Aşağıdaki metinde "Değerli arkadaşlarım, Cumhurbaşkanı" ifadesinden "söz edilebilir mi?" ifadesine kadar olan bölümü, "Meclis" yerine "Parlamento" koyarak yeniden yazın.

• _Metin bölümü_:
• • •
Değerli arkadaşlarım, Cumhurbaşkanı yok, Meclis yok, muhalefet yok. Peki, yargı denetimi var mı? Onu da yok ettiniz. Az önce söyledim, uyardığımız hâlde, söylediğimiz hâlde, Anayasa'ya aykırılığını bile bile mahkeme kararları uygulanmasın diye kanun çıkardınız. Deniz Feneri davasında sanıklardan önce savcıları yargıladınız. "Benim adamlarıma, benim yakınlarıma dokunamazsınız." dediniz. Böyle bir sisteme hukuk devleti denir mi? Böyle bir ortamda yargı denetiminden söz edilebilir mi?

Basının denetimini de vergi cezalarıyla basının sahiplik yapısını değiştirerek yok ettiniz. Medyanın el değiştirmesi için fonlar oluşturulduğu, iş adamlarından para toplandığı bildiriliyor. Başbakan konuştukça, daha düne kadar size övgüler düzen onlarca gazeteci yazar işsiz kaldı. Türkiye'yi basın özgürlüğü liginde sonunculuğa mahkûm ettiniz.

Sivil toplum denetimini de yok ettiniz değerli arkadaşlar. Vergi denetimini silah hâline getirdiniz, iş adamlarının üstüne saldınız. Sendikaları, Türkiye'ye aydınlık nesiller yetiştirmek için uğraş veren Çağdaş Yaşamı Destekleme Derneği gibi dernekleri yıldırmaya, susturmaya çalışıyorsunuz. Türkiye'nin mühendislerini, mimarlarını 12 Eylül darbe yönetiminin ucube kanunuyla zapturapt altına almaya çalışıyorsunuz. Yani, iktidarın iş ve eylemlerini eleştiren, denetleyen her kurumu hedef yaptınız, kendinize dikensiz bir gül bahçesi yaratmaya çalıştınız. Biz dedik ki hukuk olmazsa, adalet olmazsa kimse güvende kalmaz, olamaz. Hukuk güvenliği olmayan yerde, adaletin olmadığı yerde hiçbir şey ayakta kalamaz dedik, dinlemediniz. Şimdi, "kumpas" diyorsunuz, "çete" diyorsunuz, "paralel devlet" diyorsunuz. Yolsuzluk nedeniyle istifa eden Muammer Güler diyor ki: "Tapelere ekleme yapılmış, şikâyetçiyim." Ergenekon'da, Balyoz'da insanlar bunları söylerken burada bıyık altından gülüyordu, şimdi "Şikâyetçiyim." diyor. Yani, diyor ki: "Polis teşkilatı yasalara ve mevzuata uygun davranmıyor. Masum insanlara komplo kuruyor, tuzak kuruyor, kumpas kuruyor." Bunu söyleyen kişi kim? İçişleri Bakanı. Bir hukuk devletinde tuzak kuran, komplo yapan, tapelere ekleme yapan polis nasıl oluyor, nasıl olabiliyor değerli arkadaşlarım? Bunu yapıyorsa da bizzat sorumlusu Sayın İçişleri Bakanının kendisidir. Bunun hesabını vermesi gereken Adalet ve Kalkınma Partisi iktidarıdır, bakanlarıdır.
• • •
• _Çıkarılan veriler_:
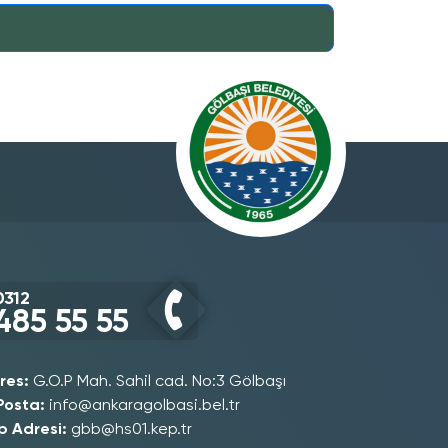
0312
485 55 55
res:
G.O.P Mah. Sahil cad. No:3 Gölbaşı
Posta:
info@ankaragolbasi.bel.tr
p Adresi:
gbb@hs01.kep.tr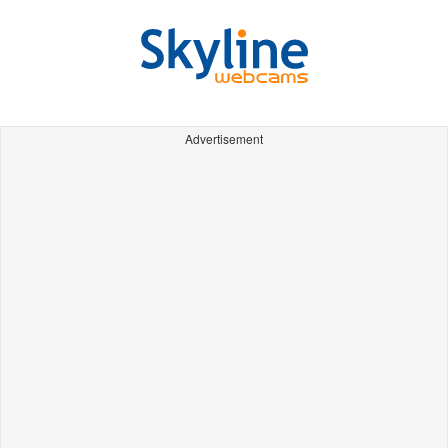
Advertisement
• • •
• _Yanıt alanı_:
Değerli arkadaşlarım, Cumhurbaşkanı yok, Parlamento yok, muhalefet yok. Peki, yargı denetimi var mı? Onu da yok ettiniz. Az önce söyledim, uyardığımız hâlde, söylediğimiz hâlde, Anayasa'ya aykırılığını bile bile mahkeme kararları uygulanmasın diye kanun çıkardınız. Deniz Feneri davasında sanıklardan önce savcıları yargıladınız. "Benim adamlarıma, benim yakınlarıma dokunamazsınız." dediniz. Böyle bir sisteme hukuk devleti denir mi? Böyle bir ortamda yargı denetiminden söz edilebilir mi?